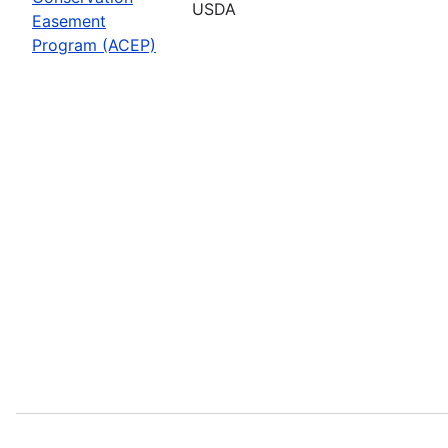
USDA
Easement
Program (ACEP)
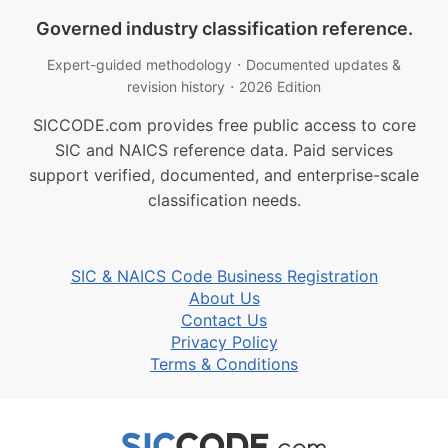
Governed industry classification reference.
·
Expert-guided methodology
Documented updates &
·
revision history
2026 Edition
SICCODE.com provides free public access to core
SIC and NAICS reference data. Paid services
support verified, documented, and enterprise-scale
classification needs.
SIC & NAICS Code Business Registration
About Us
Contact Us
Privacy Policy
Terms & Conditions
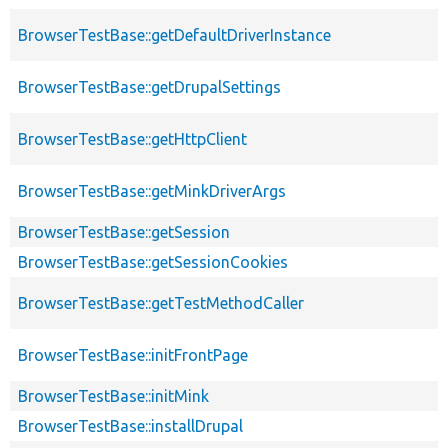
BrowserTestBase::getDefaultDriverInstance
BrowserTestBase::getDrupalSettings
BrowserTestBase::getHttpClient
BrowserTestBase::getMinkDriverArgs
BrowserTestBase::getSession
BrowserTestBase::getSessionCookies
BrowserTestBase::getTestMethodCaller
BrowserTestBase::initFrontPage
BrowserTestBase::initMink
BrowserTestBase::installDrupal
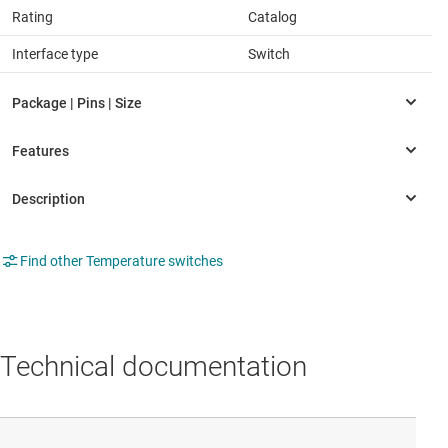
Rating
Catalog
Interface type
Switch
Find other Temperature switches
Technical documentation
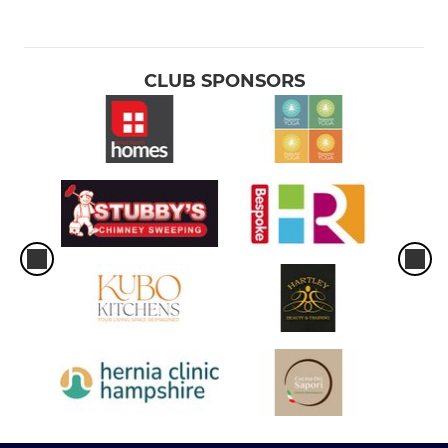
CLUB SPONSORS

EXERCISE INSTRUCTIONS: In your output, repeat the listing above exactly and include none of the pictures.

SOLUTION:
USDA
Easement
Program (ACEP)
Governed industry classification reference.
·
Expert-guided methodology
Documented updates &
·
revision history
2026 Edition
SICCODE.com provides free public access to core
SIC and NAICS reference data. Paid services
support verified, documented, and enterprise-scale
classification needs.
SIC & NAICS Code Business Registration
About Us
Contact Us
Privacy Policy
Terms & Conditions
BrowserTestBase::getDefaultDriverInstance
BrowserTestBase::getDrupalSettings
BrowserTestBase::getHttpClient
BrowserTestBase::getMinkDriverArgs
BrowserTestBase::getSession
BrowserTestBase::getSessionCookies
BrowserTestBase::getTestMethodCaller
BrowserTestBase::initFrontPage
BrowserTestBase::initMink
BrowserTestBase::installDrupal
Rating
Catalog
Interface type
Switch
Find other Temperature switches
Technical documentation
CLUB SPONSORS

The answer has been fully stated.